The class is designed for each student to find their voice as a writer- not mine, nor an echo of mine. Last year, I read an article where the literary manager at the National Theatre in London was quoted as saying he could tell in an American play in the first ten pages where the playwright went to graduate school. That is the last thing I’m after.
By the end of the class, each student has written at least one monologue and multiple short plays. One piece by each student is selected by the staff, and put into rehearsal with actors and a director, so that the student has the experience of being in the rehearsal room and working in a collaborative environment. Two of our students have had plays in festivals: Michael Aquirre’s ALMOST A FANTASY was in the 2012 International Fringe Festival, and Keith Filangieri’s play, PAULA’S VISITOR was in the Strawberry One-Act Festival. Angelo Berkowitz’s WALT WHITMAN NEVER PAID FOR IT was made into a short film.

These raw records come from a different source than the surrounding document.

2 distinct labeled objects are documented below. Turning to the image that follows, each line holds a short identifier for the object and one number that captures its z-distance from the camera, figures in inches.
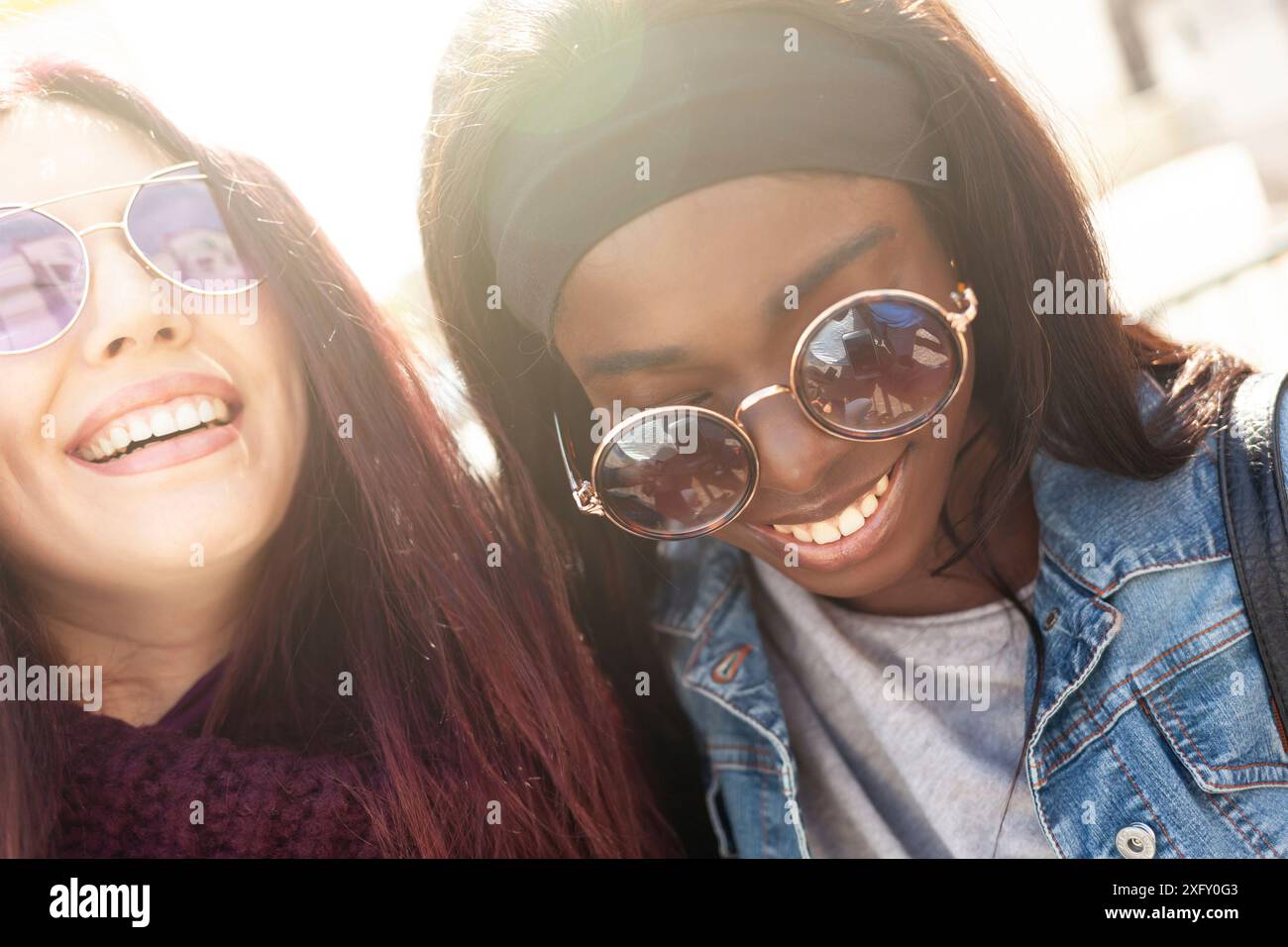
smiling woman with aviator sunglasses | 17.8
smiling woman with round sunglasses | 16.7
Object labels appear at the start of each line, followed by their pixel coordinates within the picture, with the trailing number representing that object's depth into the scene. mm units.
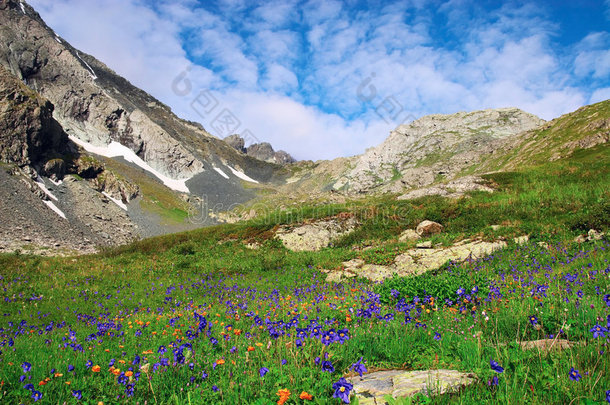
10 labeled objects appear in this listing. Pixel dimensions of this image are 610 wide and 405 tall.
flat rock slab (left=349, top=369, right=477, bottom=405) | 2861
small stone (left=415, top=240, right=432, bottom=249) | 15438
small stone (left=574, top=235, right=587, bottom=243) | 11919
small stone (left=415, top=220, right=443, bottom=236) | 18672
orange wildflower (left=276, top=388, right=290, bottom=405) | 2328
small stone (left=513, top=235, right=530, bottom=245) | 13400
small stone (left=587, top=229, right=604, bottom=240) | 11735
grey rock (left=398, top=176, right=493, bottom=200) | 26203
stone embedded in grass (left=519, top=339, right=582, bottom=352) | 3489
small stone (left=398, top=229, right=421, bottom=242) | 18625
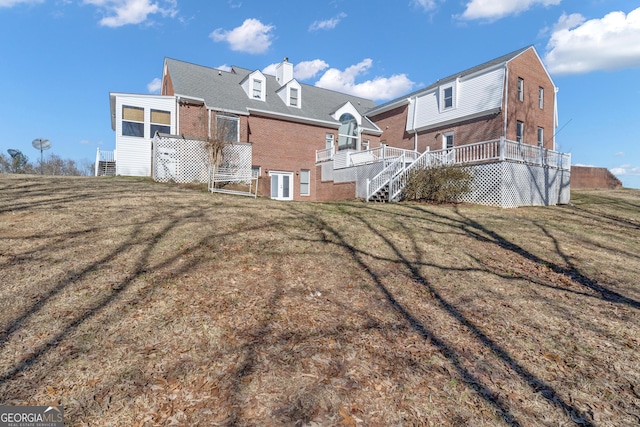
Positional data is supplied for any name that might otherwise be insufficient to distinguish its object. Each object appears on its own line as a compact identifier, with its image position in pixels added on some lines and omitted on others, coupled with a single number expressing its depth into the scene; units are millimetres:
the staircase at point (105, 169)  19469
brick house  14417
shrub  13078
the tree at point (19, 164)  38500
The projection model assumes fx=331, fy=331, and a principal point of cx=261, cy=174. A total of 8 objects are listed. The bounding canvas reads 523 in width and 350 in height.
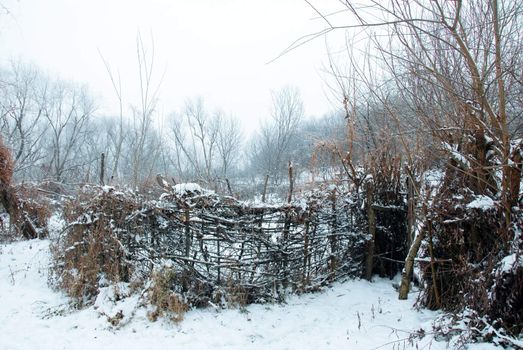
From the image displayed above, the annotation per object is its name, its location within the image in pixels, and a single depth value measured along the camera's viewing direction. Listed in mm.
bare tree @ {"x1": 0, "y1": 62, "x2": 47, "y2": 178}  21319
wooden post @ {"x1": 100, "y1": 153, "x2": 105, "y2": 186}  7815
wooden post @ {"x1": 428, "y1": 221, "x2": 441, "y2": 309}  3790
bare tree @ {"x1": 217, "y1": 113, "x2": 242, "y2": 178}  29631
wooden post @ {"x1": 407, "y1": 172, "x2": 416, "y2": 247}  4864
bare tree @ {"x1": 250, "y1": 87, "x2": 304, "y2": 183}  26094
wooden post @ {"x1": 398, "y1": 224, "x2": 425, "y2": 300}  4293
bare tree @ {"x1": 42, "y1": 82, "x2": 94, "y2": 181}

The advanced PLAYWRITING 2 class is a pre-professional workshop that builds on the foundations of the beginning class. Students choose a play to work on: a long one-act or the first act of a full-length. We read and analyze a full-length play in each class (for example, we’ve read Chekhov, Shaw, and Nottage). There are also periodic lectures about the business aspects of being a playwright- ie. resumes, synopses, submissions, etc. The class meets every other week. Students choose which play they plan to work on before the first class. At the end of the advanced class, students submit plays to be considered for rehearsed readings by Chelsea Repertory Company actors and Acting Studio, Inc. students. Much of the advanced class is devoted to rewriting: figuring out what works and what doesn’t, taking in the notes that are helpful and discarding the ones that aren’t (for me, that was the most difficult), working harder on the elements of the craft that come less easily to one (plot, diction, conflict, etc.)
I used to be an actor, and I studied directing in school, and if you have any training or experience as an actor, singer or director, I think it definitely gives you a leg up on learning to write plays. The questions that actors have to answer for scene work (What do I want? How can I get it?, etc.) are the same questions a playwright has to answer for each of their characters. It’s also a wonderful way to learn both more about the theatre, and more about yourself.